You don't *have* to retain unmapped reads if you are calling SNPs and especially if you are archiving the original FASTQ files you could remove unmapped reads from the BAMs...

If you want to call structural variants at some point, you will probably want to keep the unmapped reads as they could cover breakpoints that prevent them from aligning.

However, if you only want to call SNPs and you are guaranteed not to care about calling anything else, then I agree with genericforms.

So that others can re-run the data. It tells others what the real source data is. There's other information in the unmappeds: often viral or bacterial sequences that may be of interest (i.e. the sample has herpesvirae).

A classic example is a paired end rna seq. One read pair may not map but you still need it to do paired end processing; aligners require the two pairs to be there. Improvements in alignment software with something as tricky as rna alignment are likely (someday). Another case might be a very wacky indel. Trying to align all the reads to a small area or alternate genome build using different software might provide insight.

Depends what you want

If there are unmapped reads, either the mapper has made a mistake, the reference has gaps, or the sample is different from the reference in some way that the mapper cannot compensate for. The differences may be structural variants, repeats, paralogues of genes, duplications of regions, etc.

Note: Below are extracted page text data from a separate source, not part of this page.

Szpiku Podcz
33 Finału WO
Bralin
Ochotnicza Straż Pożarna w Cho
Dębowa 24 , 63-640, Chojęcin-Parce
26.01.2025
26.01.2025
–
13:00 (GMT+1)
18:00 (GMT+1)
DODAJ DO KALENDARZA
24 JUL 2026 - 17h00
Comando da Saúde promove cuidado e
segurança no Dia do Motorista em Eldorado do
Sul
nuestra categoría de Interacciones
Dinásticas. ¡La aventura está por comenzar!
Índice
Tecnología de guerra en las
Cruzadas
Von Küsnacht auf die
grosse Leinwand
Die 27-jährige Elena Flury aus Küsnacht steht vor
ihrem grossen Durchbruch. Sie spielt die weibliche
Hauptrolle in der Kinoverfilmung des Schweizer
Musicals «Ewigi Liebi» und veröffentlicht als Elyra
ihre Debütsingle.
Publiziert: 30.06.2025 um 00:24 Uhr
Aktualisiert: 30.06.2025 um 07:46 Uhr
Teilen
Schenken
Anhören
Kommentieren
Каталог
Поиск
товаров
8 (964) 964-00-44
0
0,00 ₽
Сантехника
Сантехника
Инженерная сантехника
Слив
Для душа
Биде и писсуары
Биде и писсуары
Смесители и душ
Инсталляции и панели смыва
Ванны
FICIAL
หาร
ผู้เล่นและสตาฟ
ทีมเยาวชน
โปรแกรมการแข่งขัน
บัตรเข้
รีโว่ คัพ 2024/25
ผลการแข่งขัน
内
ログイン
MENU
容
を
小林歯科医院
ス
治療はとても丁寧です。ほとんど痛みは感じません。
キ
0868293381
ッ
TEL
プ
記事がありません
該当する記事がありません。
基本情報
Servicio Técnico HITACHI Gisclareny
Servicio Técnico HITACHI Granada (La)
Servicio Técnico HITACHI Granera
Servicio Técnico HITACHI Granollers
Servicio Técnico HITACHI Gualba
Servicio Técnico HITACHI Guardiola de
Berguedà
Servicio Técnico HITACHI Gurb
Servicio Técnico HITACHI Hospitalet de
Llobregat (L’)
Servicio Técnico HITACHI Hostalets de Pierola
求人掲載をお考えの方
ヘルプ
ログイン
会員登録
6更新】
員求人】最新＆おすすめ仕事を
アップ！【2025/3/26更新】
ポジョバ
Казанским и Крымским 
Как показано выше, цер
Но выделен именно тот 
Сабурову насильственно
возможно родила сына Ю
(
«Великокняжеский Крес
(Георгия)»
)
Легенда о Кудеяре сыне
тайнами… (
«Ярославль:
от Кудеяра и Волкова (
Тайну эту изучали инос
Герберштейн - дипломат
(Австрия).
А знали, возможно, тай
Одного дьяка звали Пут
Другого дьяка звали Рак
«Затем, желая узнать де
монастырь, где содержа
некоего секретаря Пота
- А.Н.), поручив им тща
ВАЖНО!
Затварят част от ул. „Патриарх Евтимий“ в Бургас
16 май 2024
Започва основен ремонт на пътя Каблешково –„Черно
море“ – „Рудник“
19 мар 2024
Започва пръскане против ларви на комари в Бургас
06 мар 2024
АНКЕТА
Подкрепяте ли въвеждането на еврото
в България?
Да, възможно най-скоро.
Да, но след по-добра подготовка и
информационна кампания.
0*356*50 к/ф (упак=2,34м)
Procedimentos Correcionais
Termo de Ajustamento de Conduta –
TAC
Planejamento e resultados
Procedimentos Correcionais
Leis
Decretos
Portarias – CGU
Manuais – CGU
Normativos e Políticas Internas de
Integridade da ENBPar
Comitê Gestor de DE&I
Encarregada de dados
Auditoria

If you want a set of conservative SNPs and you don't care about accessing all variation, then that's fine, you don't care about those problematic parts of the genome.

If you have some phenotype you are investigating, or you want a complete/sensitive set of variants, then you may be concerned about missing SNPs or more complex variants. In that case you want to keep the unmapped reads to do stuff with them (count them, or assemble the unampped reads, or assemble ALL the reads, or use paired-ends to detect structural variants, etc)

You can also use the reads to look for potential contamination. Throw them into an assemblier and blast the bigger contigs you get out. If you see decent size contigs for a viral or bacterial species you man want to add a contamination filter step to the begining of the mapping pipeline and see how that changes your results.